L’impunité explique, pour une grande part, la résurgence de la vindicte populaire et de la justice privée. Ainsi, pour ne prendre que cet exemple, une mère a perdu trois (3) de ses fils le 30 octobre courant à Doumanzana, lynchés pour avoir eu le malheur d’être assimilables à des voleurs. Mais entendons-nous bien; le sentiment d’impunité peut expliquer la justice populaire; elle ne peut en aucun cas la justifier.
Je voudrais ensuite vous parler des violations des droits humains inhérents au terrorisme mais aussi à la lutte contre ce fléau. Dans leur projet diabolique et ubuesque, les terroristes n’épargnent pas les civils. Les Engins Explosifs improvisés sèment la mort presque quotidiennement et n’épargnent ni les femmes, ni les enfants. Nos braves militaires dont nous saluons le courage et le sacrifice sont tués en violation flagrante des règles du Droit International Humanitaire.

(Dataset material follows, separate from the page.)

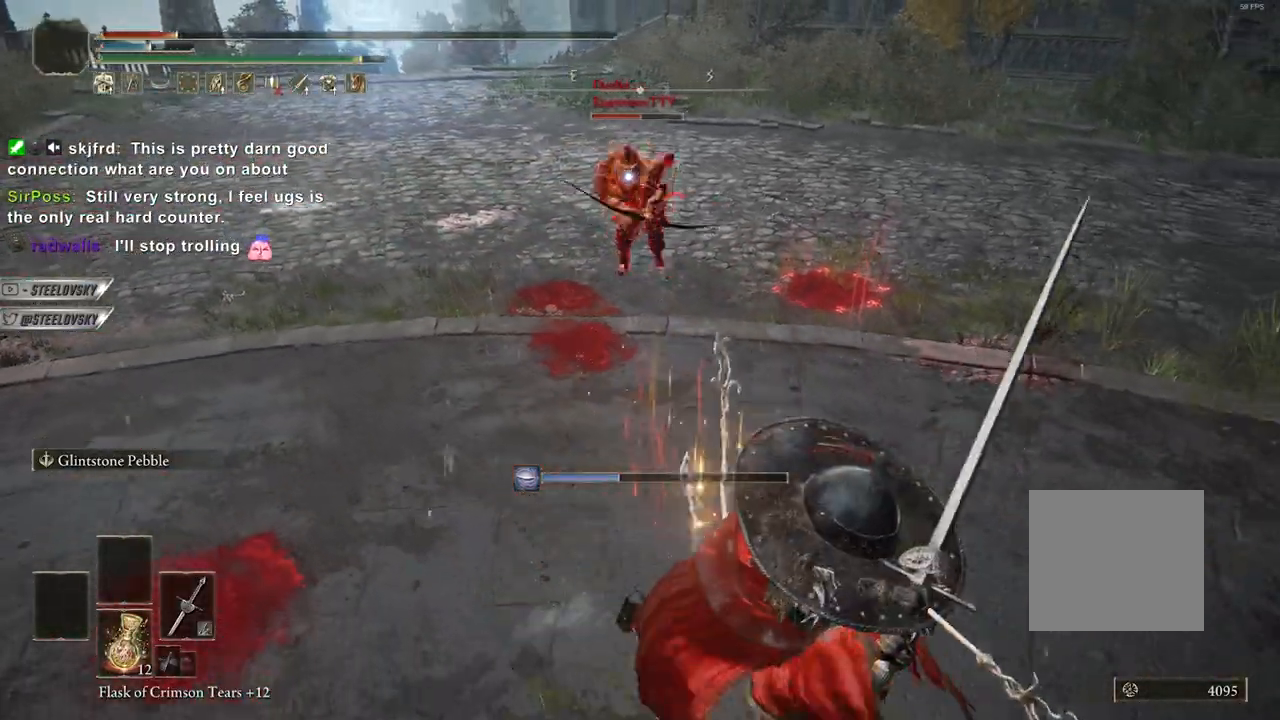
{"buttons": ["CIRCLE"], "left_stick": "right", "right_stick": "center", "events": [[417, "R2", "down"], [433, "left_stick", "right"], [450, "L1", "up"], [500, "R2", "up"]]}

Il faut oser le dire, le contre – terrorisme a aussi son lot de violations des droits de l’Homme. On ne saurait passer sous silence les allégations d’exécutions sommaires imputées à nos forces. Les allégations de tortures et autres mauvais traitements infligés aux présumés terroristes.
A titre d’illustration, je voudrais citer les actes de tortures avérés sur Monsieur Amadi Amadou Ba, ressortissant de Diondiori; Wangara Dianka SOW, ressortissant de la Commune rurale de Toguéré-coumbé Cercle de T énékoun.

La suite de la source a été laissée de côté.